• _YOUR INSTRUCTIONS_
Find each line below that includes "About", then copy it.

• _RECORD EXTRACTS_

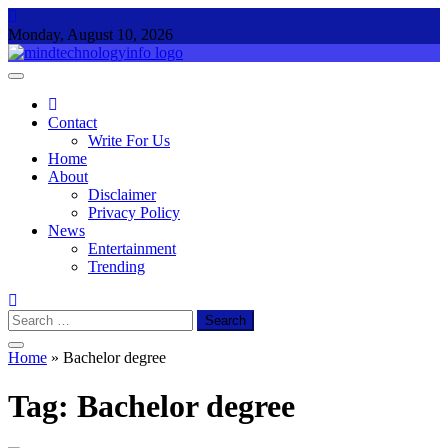
Skip
to
Monday, August 10, 2026
content
Mind Technology Info
Everything About Technology
Contact
Write For Us
Home
About
Disclaimer
Privacy Policy
News
Entertainment
Trending
Search
for:
Home
»
Bachelor degree
Tag:
Bachelor degree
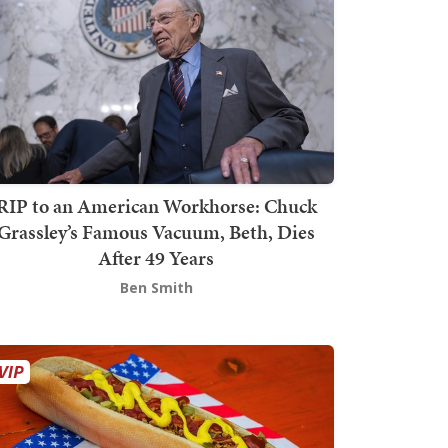
RIP to an American Workhorse: Chuck
Grassley’s Famous Vacuum, Beth, Dies
After 49 Years
Ben Smith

• _SOLUTION_
Everything About Technology
About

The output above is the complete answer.